To allow comparison, the outputs are normalised so that the maximum value of y is set to 1, with all other values scaled proportionally.
This produces a simple index:
- 1.0 → peak modelled activity
- 0.5 → half of peak activity
- 0.0 → absence (or effectively zero)
Normalisation is applied after simulation, and does not affect the underlying model behaviour. It allows comparison of the shape and timing of seasonal patterns, rather than absolute magnitude.
Parameter Interpretation
After parameter fitting, the parameters are broadly interpretable as follows:
- SEASON_START / END → approximate timing of arrival and disappearance
- FORCING_PEAK → timing of strongest seasonal forcing
- SHARPNESS → abruptness of seasonal onset and termination
- GROWTH / DECAY → persistence and responsiveness during the active season
- OOS_DECAY → suppression strength outside the seasonal window
- POST_PEAK_DECAY → strength of late-season collapse
- POST_PEAK_SHARPNESS → abruptness of post-season shutdown
Together, they describe the shape of the species’ seasonal behaviour.

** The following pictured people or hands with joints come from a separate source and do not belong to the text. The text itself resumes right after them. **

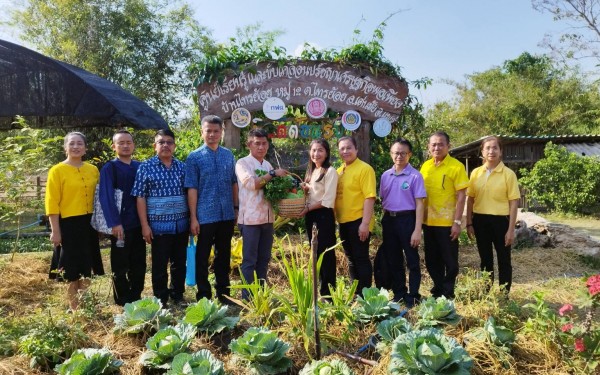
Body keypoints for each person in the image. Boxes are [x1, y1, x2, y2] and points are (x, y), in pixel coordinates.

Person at [45, 132, 104, 310]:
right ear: (65, 148)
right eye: (72, 144)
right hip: (67, 224)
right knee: (71, 268)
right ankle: (74, 308)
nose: (76, 147)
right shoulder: (57, 170)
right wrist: (56, 230)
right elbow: (52, 202)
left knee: (86, 265)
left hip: (89, 223)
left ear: (85, 148)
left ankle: (85, 307)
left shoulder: (93, 170)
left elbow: (99, 198)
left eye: (80, 144)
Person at [131, 129, 189, 306]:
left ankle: (177, 295)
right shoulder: (146, 167)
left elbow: (189, 194)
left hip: (181, 224)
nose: (165, 145)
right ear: (154, 146)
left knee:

As with all simple models:
- Parameters should be treated as estimates rather than exact dates
- Different combinations may produce similar curves
- Interpretation is most reliable when considered alongside the fitted curve itself
In practice, each species can be described by both:
- Its fitted parameters
- The shape of its simulated seasonal curve
Together, these form a compact description of seasonal presence.
Tool
ODE Solver
A simple tool for exploring time-based models
The seasonal presence and detectability models were developed using a small, general-purpose ordinary differential equation solver, designed for experimentation and visualisation.
It allows simple systems to be defined and explored over time, making it possible to test how patterns might arise from underlying processes.
The application, the models, and instructions on how to run them are provided in the GitHub repository.